MJ Petroni, a Cyborg Anthropologist who studies the relationships between humans and technology, spoke on the topic at the 2024 Think Summit. He explored how we need to unlearn our default thinking to use technology to do more of the same, but more accurately and at a faster rate, and shift towards how we can solve the unsolvable problems to create a real paradigm for change.
“One of the first changes that needs to happen inside companies in order to be effective, is to move from having IT as a utility function, like plumbing, that supports the current business, to having digital as a capability within the business. This isn’t an easy task for most businesses,” he says.
The challenge is that our default thinking is based on past experience. Often the result is that we repeat the same things over and over again. Doing more of the same will never yield transformational results.
“In a place and time where the rate of change is so high that every day is the slowest you will ever live in, our default thinking is not enough to get us to the future. We have to do uncomfortable work to unlearn our default thinking, otherwise what we use technology for is just more, better, faster,” he adds.

▶ **Material shown**
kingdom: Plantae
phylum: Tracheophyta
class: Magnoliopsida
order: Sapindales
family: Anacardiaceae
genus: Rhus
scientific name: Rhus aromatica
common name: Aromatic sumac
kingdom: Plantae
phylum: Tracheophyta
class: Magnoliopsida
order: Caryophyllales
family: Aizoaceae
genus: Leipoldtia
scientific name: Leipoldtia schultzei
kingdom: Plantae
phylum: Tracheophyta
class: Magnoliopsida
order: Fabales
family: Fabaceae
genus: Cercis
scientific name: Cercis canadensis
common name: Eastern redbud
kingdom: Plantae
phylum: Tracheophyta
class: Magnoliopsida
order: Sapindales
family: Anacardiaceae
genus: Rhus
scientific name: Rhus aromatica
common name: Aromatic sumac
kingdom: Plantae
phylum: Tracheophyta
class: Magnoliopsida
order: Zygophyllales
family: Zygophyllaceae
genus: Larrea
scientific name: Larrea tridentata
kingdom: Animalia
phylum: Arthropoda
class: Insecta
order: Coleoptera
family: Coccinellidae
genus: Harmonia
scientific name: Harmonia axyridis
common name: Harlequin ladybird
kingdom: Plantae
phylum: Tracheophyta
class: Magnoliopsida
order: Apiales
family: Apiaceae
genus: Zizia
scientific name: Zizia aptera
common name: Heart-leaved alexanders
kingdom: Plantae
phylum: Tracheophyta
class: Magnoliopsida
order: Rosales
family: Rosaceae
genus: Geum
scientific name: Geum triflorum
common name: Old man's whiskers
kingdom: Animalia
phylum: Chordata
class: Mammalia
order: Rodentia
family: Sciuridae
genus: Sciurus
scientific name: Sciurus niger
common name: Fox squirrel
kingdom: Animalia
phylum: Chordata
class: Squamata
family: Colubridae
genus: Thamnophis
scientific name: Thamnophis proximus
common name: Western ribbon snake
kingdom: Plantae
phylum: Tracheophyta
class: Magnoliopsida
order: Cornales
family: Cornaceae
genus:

▶ **Problem set**
a) Duplicate the Think Summit text from "The challenge is" to "yield transformational results.".
b) Does each statement agree with the Think Summit text? Give yes or no for each, with the deciding words quoted from the text. (i) Petroni spoke at the 2023 Think Summit. (ii) Petroni says that making digital a capability within the business is easy for most businesses. (iii) Default thinking is based on past experience.
c) In the Think Summit text, Petroni says what we use technology for when we don't unlearn our default thinking. List every word he uses to describe it.
Answer using only the Think Summit text.

▶ **Answers given**
a)
The challenge is that our default thinking is based on past experience. Often the result is that we repeat the same things over and over again. Doing more of the same will never yield transformational results.

b)
(i) No: "spoke on the topic at the 2024 Think Summit"
(ii) No: "This isn’t an easy task for most businesses"
(iii) Yes: "our default thinking is based on past experience"

c)
more
better
faster